- What is expected
Omit any picture, and return the remaining data exactly as written.

[Change detection outputs]

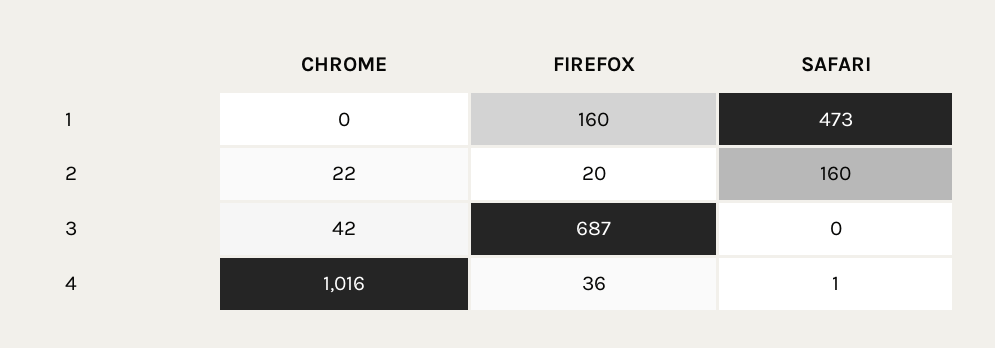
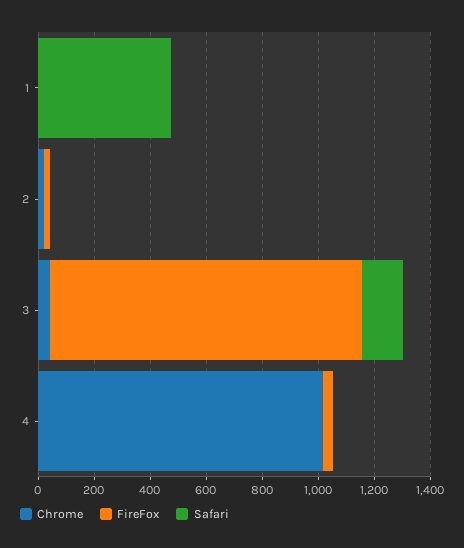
  {
    "CHROME": {
      "1": 0,
      "2": 22,
      "3": 42,
      "4": 1016
    },
    "FIREFOX": {
-     "1": 160,
+     "1": 0,
      "2": 20,
-     "3": 687,
+     "3": 1100,
      "4": 36
    },
    "SAFARI": {
      "1": 473,
-     "2": 160,
+     "2": 0,
-     "3": 0,
+     "3": 150,
      "4": 1
    }
  }

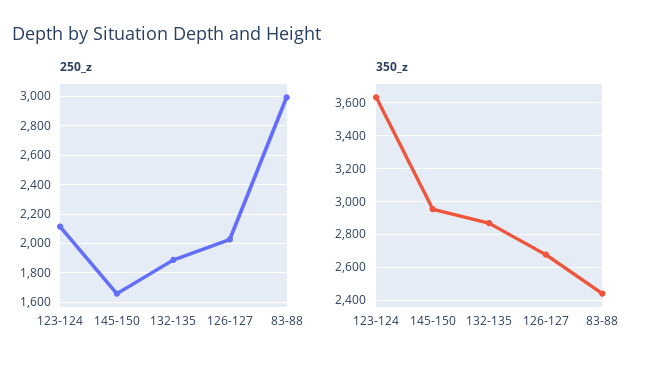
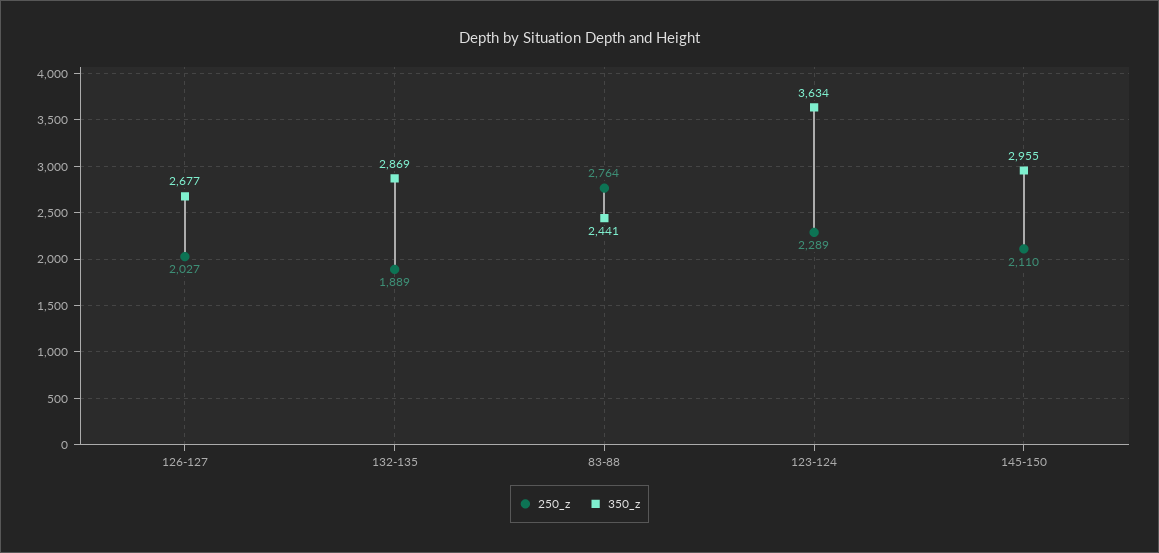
  {
    "250_z": {
-     "123-124": 2100,
+     "123-124": 2289,
-     "145-150": 1650,
+     "145-150": 2110,
      "132-135": 1889,
      "126-127": 2027,
-     "83-88": 3000
+     "83-88": 2764
    },
    "350_z": {
      "123-124": 3634,
      "145-150": 2955,
      "132-135": 2869,
      "126-127": 2677,
      "83-88": 2441
    }
  }

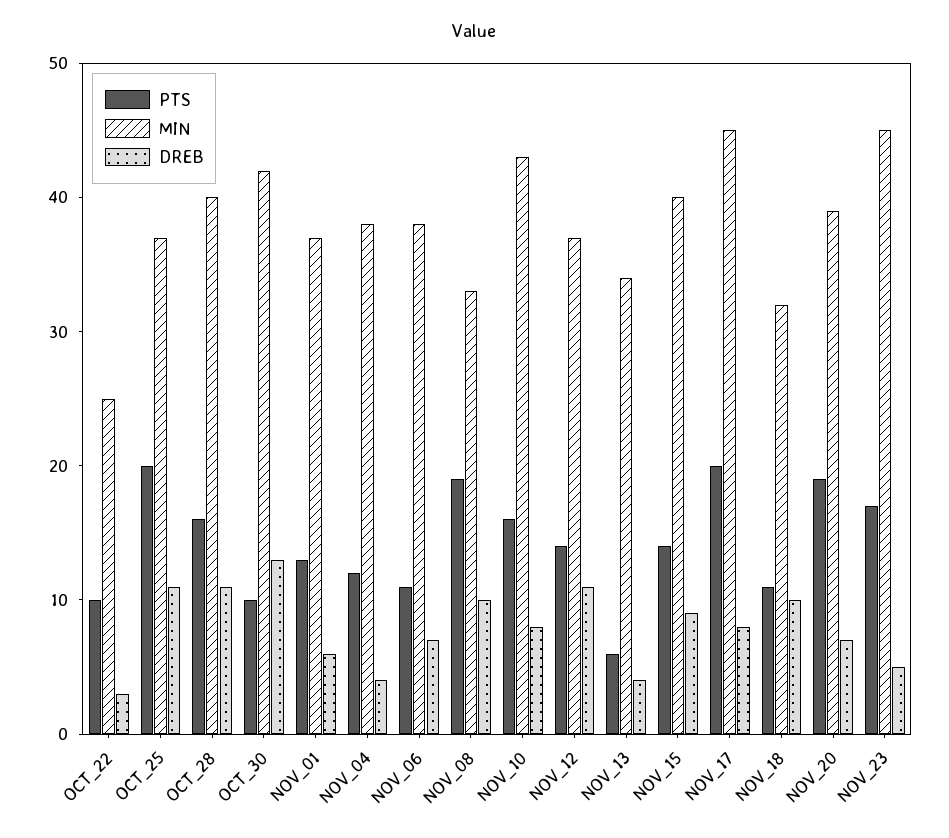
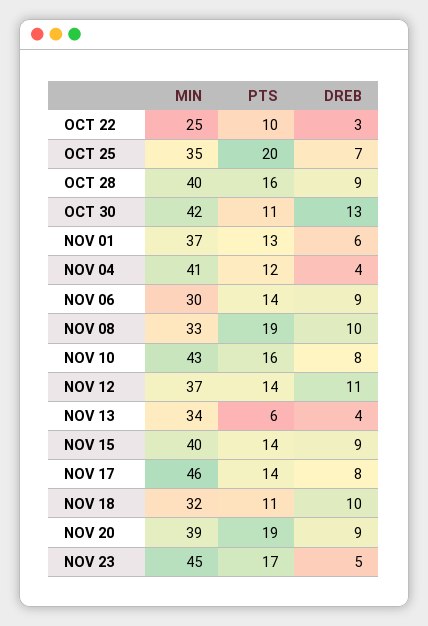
  {
    "PTS": {
      "OCT_22": 10,
      "OCT_25": 20,
      "OCT_28": 16,
-     "OCT_30": 10,
+     "OCT_30": 11,
      "NOV_01": 13,
      "NOV_04": 12,
-     "NOV_06": 11,
+     "NOV_06": 14,
      "NOV_08": 19,
      "NOV_10": 16,
      "NOV_12": 14,
      "NOV_13": 6,
      "NOV_15": 14,
-     "NOV_17": 20,
+     "NOV_17": 14,
      "NOV_18": 11,
      "NOV_20": 19,
      "NOV_23": 17
    },
    "MIN": {
      "OCT_22": 25,
-     "OCT_25": 37,
+     "OCT_25": 35,
      "OCT_28": 40,
      "OCT_30": 42,
      "NOV_01": 37,
-     "NOV_04": 38,
+     "NOV_04": 41,
-     "NOV_06": 38,
+     "NOV_06": 30,
      "NOV_08": 33,
      "NOV_10": 43,
      "NOV_12": 37,
      "NOV_13": 34,
      "NOV_15": 40,
-     "NOV_17": 45,
+     "NOV_17": 46,
      "NOV_18": 32,
      "NOV_20": 39,
      "NOV_23": 45
    },
    "DREB": {
      "OCT_22": 3,
-     "OCT_25": 11,
+     "OCT_25": 7,
-     "OCT_28": 11,
+     "OCT_28": 9,
      "OCT_30": 13,
      "NOV_01": 6,
      "NOV_04": 4,
-     "NOV_06": 7,
+     "NOV_06": 9,
      "NOV_08": 10,
      "NOV_10": 8,
      "NOV_12": 11,
      "NOV_13": 4,
      "NOV_15": 9,
      "NOV_17": 8,
      "NOV_18": 10,
-     "NOV_20": 7,
+     "NOV_20": 9,
      "NOV_23": 5
    }
  }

- Expected answer
  {
    "CHROME": {
      "1": 0,
      "2": 22,
      "3": 42,
      "4": 1016
    },
    "FIREFOX": {
-     "1": 160,
+     "1": 0,
      "2": 20,
-     "3": 687,
+     "3": 1100,
      "4": 36
    },
    "SAFARI": {
      "1": 473,
-     "2": 160,
+     "2": 0,
-     "3": 0,
+     "3": 150,
      "4": 1
    }
  }

  {
    "250_z": {
-     "123-124": 2100,
+     "123-124": 2289,
-     "145-150": 1650,
+     "145-150": 2110,
      "132-135": 1889,
      "126-127": 2027,
-     "83-88": 3000
+     "83-88": 2764
    },
    "350_z": {
      "123-124": 3634,
      "145-150": 2955,
      "132-135": 2869,
      "126-127": 2677,
      "83-88": 2441
    }
  }

  {
    "PTS": {
      "OCT_22": 10,
      "OCT_25": 20,
      "OCT_28": 16,
-     "OCT_30": 10,
+     "OCT_30": 11,
      "NOV_01": 13,
      "NOV_04": 12,
-     "NOV_06": 11,
+     "NOV_06": 14,
      "NOV_08": 19,
      "NOV_10": 16,
      "NOV_12": 14,
      "NOV_13": 6,
      "NOV_15": 14,
-     "NOV_17": 20,
+     "NOV_17": 14,
      "NOV_18": 11,
      "NOV_20": 19,
      "NOV_23": 17
    },
    "MIN": {
      "OCT_22": 25,
-     "OCT_25": 37,
+     "OCT_25": 35,
      "OCT_28": 40,
      "OCT_30": 42,
      "NOV_01": 37,
-     "NOV_04": 38,
+     "NOV_04": 41,
-     "NOV_06": 38,
+     "NOV_06": 30,
      "NOV_08": 33,
      "NOV_10": 43,
      "NOV_12": 37,
      "NOV_13": 34,
      "NOV_15": 40,
-     "NOV_17": 45,
+     "NOV_17": 46,
      "NOV_18": 32,
      "NOV_20": 39,
      "NOV_23": 45
    },
    "DREB": {
      "OCT_22": 3,
-     "OCT_25": 11,
+     "OCT_25": 7,
-     "OCT_28": 11,
+     "OCT_28": 9,
      "OCT_30": 13,
      "NOV_01": 6,
      "NOV_04": 4,
-     "NOV_06": 7,
+     "NOV_06": 9,
      "NOV_08": 10,
      "NOV_10": 8,
      "NOV_12": 11,
      "NOV_13": 4,
      "NOV_15": 9,
      "NOV_17": 8,
      "NOV_18": 10,
-     "NOV_20": 7,
+     "NOV_20": 9,
      "NOV_23": 5
    }
  }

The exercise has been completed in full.